While it was still in beta, back in 2012, I requested an invite, and received one that December. I downloaded the app, and completed training, but there were no portals around here to interact with, so I would have to submit some.

Being winter, I decided to wait until the weather warmed up and the snow melted before taking the required photos of potential portal locations. After waiting a couple more months, one was activated, and I was able to capture it for the Enlightened faction, and do some hacking for inventory items.

After a while the second one was available, but it wasn't much fun playing alone, so I didn't do much with the game. Then, about a year later, I got notice that someone from the Resistance had taken over my poorly defended portals. This got me back playing more regularly, but there wasn't much I could do against them at my low level.

One day this summer I heard that a much higher level player from my team would be in town, and planned on retaking one of the portals. We met at the location, and I had my first encounter with others who were playing the game too. I got more involved with the community, and started introducing family and friends to it. The game was beginning to get fun and interesting.

__________________________________________________

EXERCISE INSTRUCTIONS
Using the account above of playing the portal game, answer each item on its own line:
1. In what month and year did the writer receive an invite?
2. For which faction did the writer capture the first activated portal?
3. Who took over the writer's poorly defended portals about a year later?

__________________________________________________

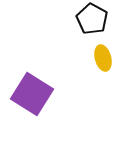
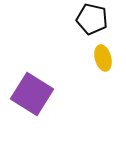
black pentagon: rotated 16 degrees counterclockwise
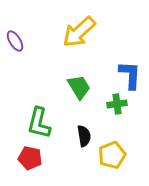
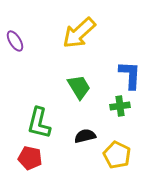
yellow arrow: moved 1 px down
green cross: moved 3 px right, 2 px down
black semicircle: moved 1 px right; rotated 95 degrees counterclockwise
yellow pentagon: moved 5 px right; rotated 24 degrees counterclockwise
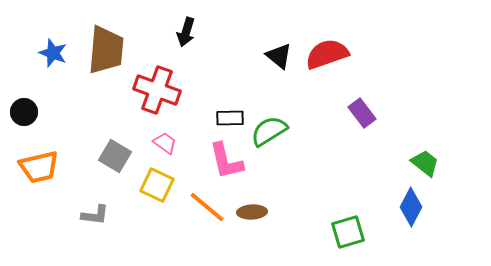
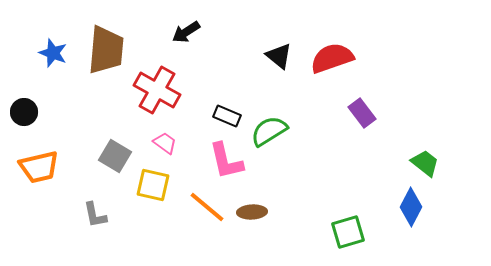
black arrow: rotated 40 degrees clockwise
red semicircle: moved 5 px right, 4 px down
red cross: rotated 9 degrees clockwise
black rectangle: moved 3 px left, 2 px up; rotated 24 degrees clockwise
yellow square: moved 4 px left; rotated 12 degrees counterclockwise
gray L-shape: rotated 72 degrees clockwise
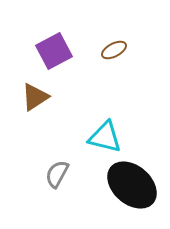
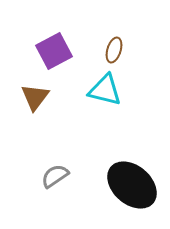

__________________________________________________

FULL SOLUTION
1. December 2012
2. The Enlightened faction
3. Someone from the Resistance